Jimmy the Hand
- First edition cover
- Author: Raymond E. Feist S. M. Stirling
- Cover artist: Geoff Taylor
- Language: English
- Series: Legends of the Riftwar
- Genre: Fantasy
- Publisher: HarperCollins
- Publication date: July 7, 2003 (UK)
- Publication place: United States
- Media type: Print (hardback)
- Pages: 336 (paperback edition)
- ISBN: 0-00-224722-4 (UK)
- OCLC: 52145909
- Preceded by: Murder in LaMut

= Jimmy the Hand (novel) =

2003 fantasy novel by Raymond E. Feist and S. M. Stirling

Jimmy the Hand is a fantasy novel by American writers Raymond E. Feist and S. M. Stirling. The third and final book in Legends of the Riftwar it forms part of Feist's Riftwar Cycle set in the fictional world of Midkemia. The book explores part of the early life of one of the main characters of The Riftwar Saga, Jimmy the Hand, and sits chronologically during the events of Magician.

==Plot==
Jimmy is a 13- to 16-year-old thief in the city of Krondor. Due to aiding Prince Arutha and Princess Anita escape Krondor, in the events of Silverthorn, he runs afoul of Guy Du Bas-Tyra's secret police.
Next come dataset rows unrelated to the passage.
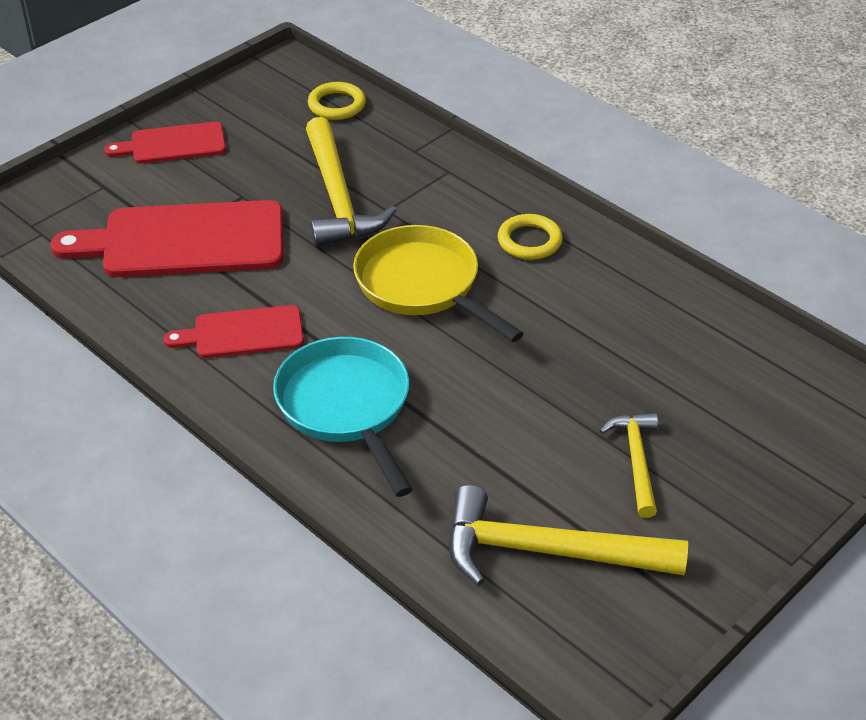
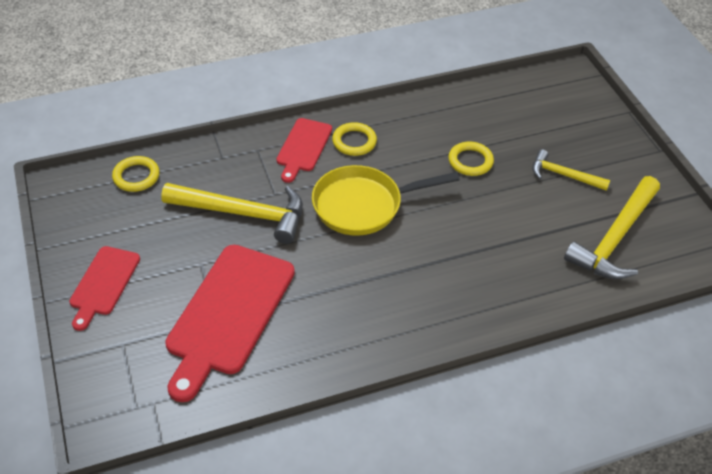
camera: 65 degrees left, 5 degrees up
red cutting board [163,305,304,358] -> red cutting board moved to [276,118,332,183]
turquoise pan [273,337,413,497] -> none
none -> yellow ring [448,142,494,176]

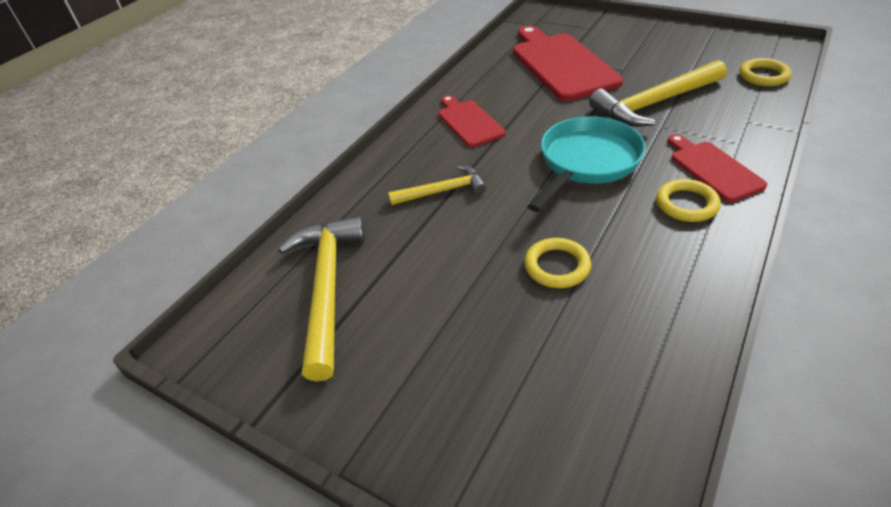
camera: 145 degrees right, 5 degrees down
red cutting board [69,246,140,331] -> red cutting board moved to [438,95,506,147]
yellow pan [312,165,460,236] -> turquoise pan [527,116,646,212]
yellow hammer [532,149,610,191] -> yellow hammer moved to [388,165,486,205]

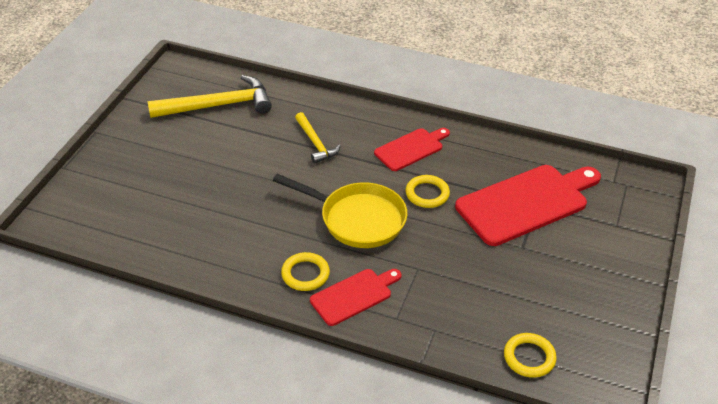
camera: 75 degrees right, 0 degrees up
yellow ring [524,238,591,288] -> yellow ring moved to [405,175,450,208]
turquoise pan [527,116,646,212] -> yellow pan [273,174,407,248]
yellow hammer [589,60,727,127] -> none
To lay low Jimmy flees south to the town of Land's End. Assuming the villagers have never encountered someone with his talents he becomes optimistic about broadening his horizons, but is unprepared for what greets him.

==Release==

Jimmy the Hand was first released by HarperCollins on July 7, 2003 in the United Kingdom. It was released in the United States in August 2008.